Below is my cobbled together recipe for a simple, but tasty and hardy lentil soup. It is full of wonderful tastes and textures. With the inclusion of tiny meatballs, it is a one bowl meal.

Lentil Soup

Ingredients:

1/2 lb dried lentils

2 carrots finely diced

2 stalks celery finely diced

1 large onion, diced

2 or 3 springs finely minced parsley

1 large ham hock OR ham bone with some meat left on it

1/2 lb. small pasta shells or other small macaroni of your choice (I just usually break whatever long spaghetti I have on hand into 2 or 3 inch pieces)

1 Tablespoon olive oil

Good quality shredded/grated Parmesan or Romano cheese for topping

tiny meatballs (recipe below)

Process:

Rinse lentils in cold water. Place in 4 quart pan and cover with cold water to fill pot a little more than half way. Add all other ingredients except macaroni, and the cheese. Bring to a boil and then simmer for 1 1/2 hrs. Add warm water if needed. Add meatballs as soon as they have finished browning.  About 5 minutes before soup is ready, remove bone and add meat back to the pot. Add salt, pepper and the olive oil. Cook the pasta...do not overcook it; slightly firm is best. Drain and rinse pasta. Add desired amount of pasta to each bowl. Add soup and top with the grated cheese.

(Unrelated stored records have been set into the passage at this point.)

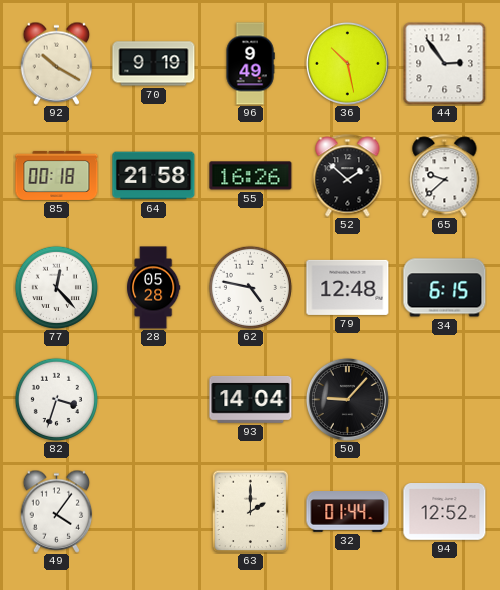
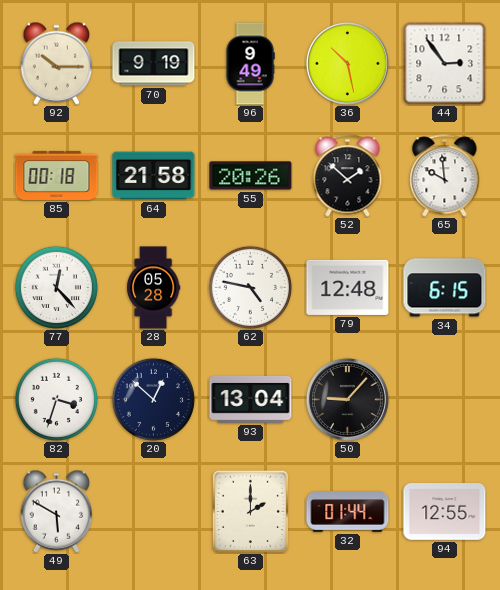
92: 10:20 -> 10:15
55: 16:26 -> 20:26
65: 9:38 -> 9:59
20: none -> 12:52
93: 14:04 -> 13:04
49: 4:06 -> 5:50
94: 12:52 -> 12:55
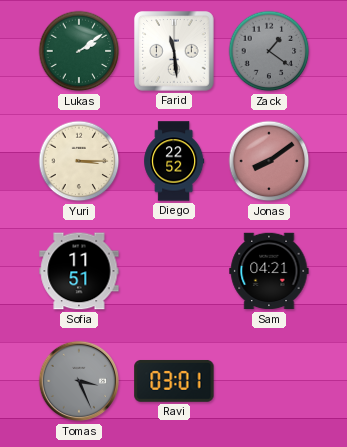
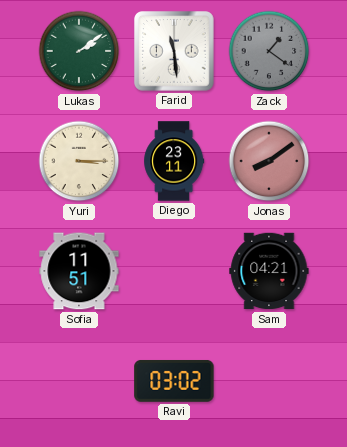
Diego: 22:52 -> 23:11
Tomas: 3:26 -> none
Ravi: 03:01 -> 03:02
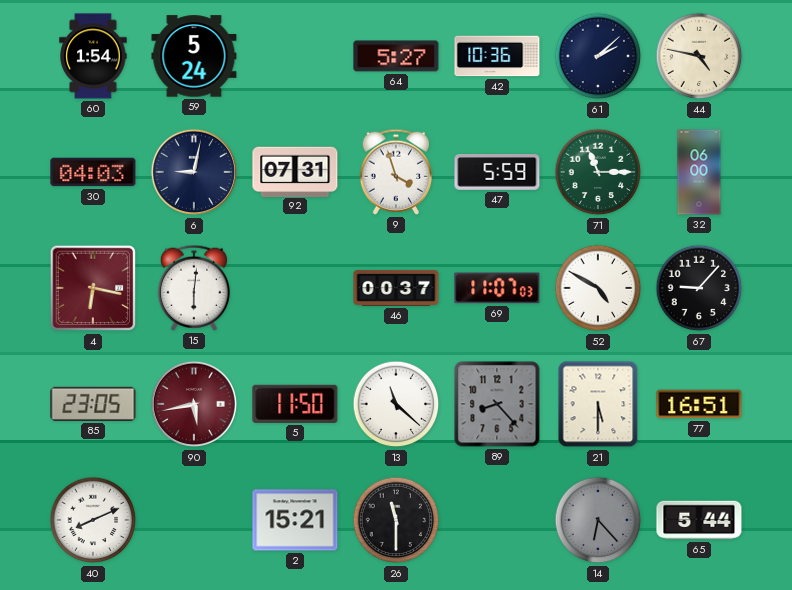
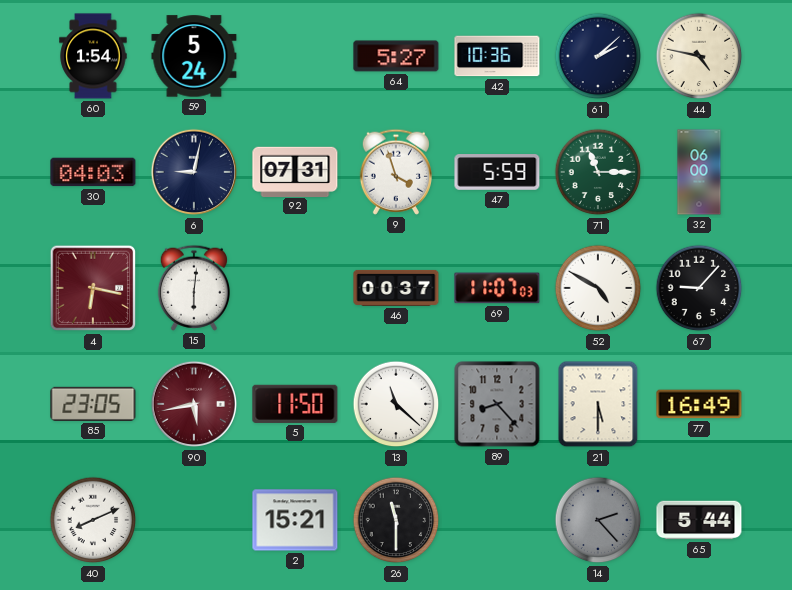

*Note: soup thickens when cooled. To reheat you may need to add some water.

Baby Meatballs

Ingredients*

1/2 lb meatloaf mix (1/4 lb ground beef, 1/4 lb ground pork)

salt

pepper

grated pamesan cheese

minced garlic

1 egg

breadcrumbs

minced onion

*except for the meat, I do not give amounts. It is entirely up to your tastes. I like a lot of cheese and onion; others may not

Process:

Combine all. Roll the size of very large grapes or very small ping pong balls. Fry in small amount of olive oil. Well brown all sides so that meatballs do not fall apart in boiling soup. Drain on paper towels.  Add to simmering soup.